Beitrag von Ingo Groth »


Moinmoin!
Da ich hier immer für gute Tips und Anregungen fündig werde, will ich mich mal an einem kleinen Werkbericht versuchen.
Seit jeher faszinieren mich Wunderkammern und Verwandlungsmöbel. Leider kommt man ja nur selten dazu, so etwas mal für sich selbst zu bauen. Meine hier vorgestellte Wunderkammer ist nach einem Vorbild aus dem Palastmuseum in Taipeh gebaut. Das Original aus der Zeit zwischen 1736 - 1795 hat die Maße 25 x 25 x 21 cm und ist vollständig aus Sandelholz.
Meine Kammer ist geringfügig größer - 34 x 34 x 28 cm. Da das mit dem Sandelholz hier schwierig wird, habe ich das Stück aus Europäischer Kirsche und europ. Ahorn gefertigt.

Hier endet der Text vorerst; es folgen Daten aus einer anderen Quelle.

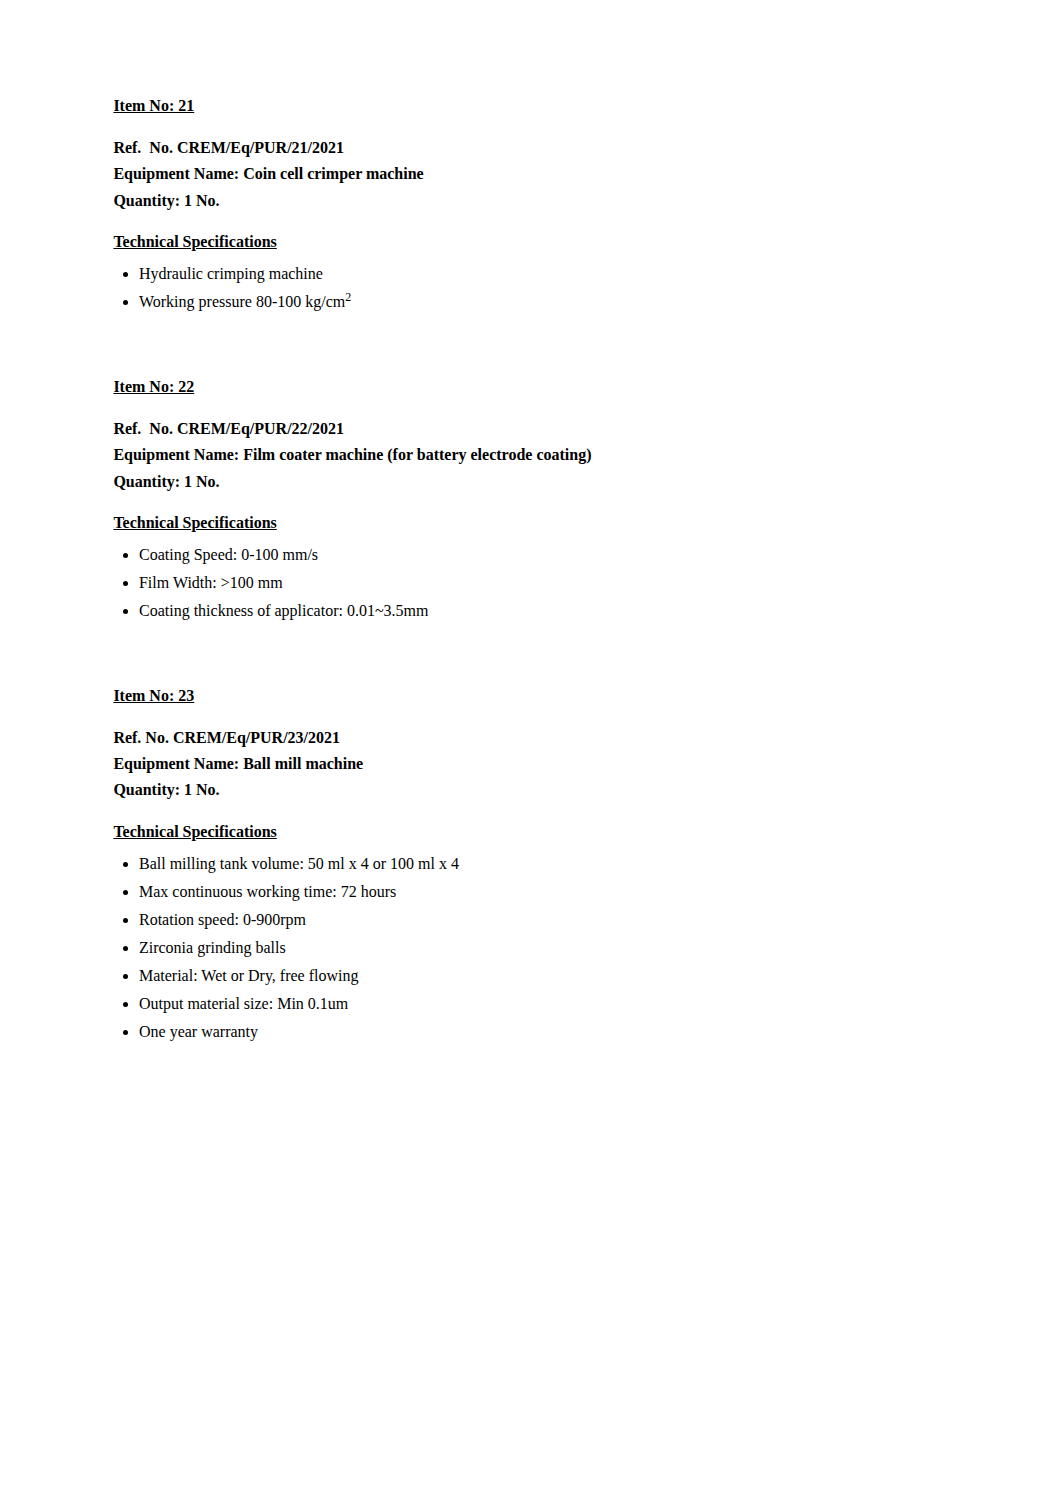Item No: 21
Ref. No. CREM/Eq/PUR/21/2021
Equipment Name: Coin cell crimper machine
Quantity: 1 No.
Technical Specifications
Hydraulic crimping machine
Working pressure 80-100 kg/cm2
Item No: 22
Ref. No. CREM/Eq/PUR/22/2021
Equipment Name: Film coater machine (for battery electrode coating)
Quantity: 1 No.
Technical Specifications
Coating Speed: 0-100 mm/s
Film Width: >100 mm
Coating thickness of applicator: 0.01~3.5mm
Item No: 23
Ref. No. CREM/Eq/PUR/23/2021
Equipment Name: Ball mill machine
Quantity: 1 No.
Technical Specifications
Ball milling tank volume: 50 ml x 4 or 100 ml x 4
Max continuous working time: 72 hours
Rotation speed: 0-900rpm
Zirconia grinding balls
Material: Wet or Dry, free flowing
Output material size: Min 0.1um
One year warranty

Als erstes wurden Boden und Blatt furniert (Bootsbausperrholz) und die Seitenteile aus KB gehobelt und auf Gehrung mit eingeschobener Feder verleimt.
Die Grundkonstruktion ist eingenutet und schnell fertig

Nun werden die Innenteile aus Ahorn gefertigt. Alle acht Innen-Seiten sind abermals überfurniert. Durch die KB-Außenseiten und dann durch das KB-Furnier der Innenseiten werden acht verschiedene Rosetten Querpassig eingefräst.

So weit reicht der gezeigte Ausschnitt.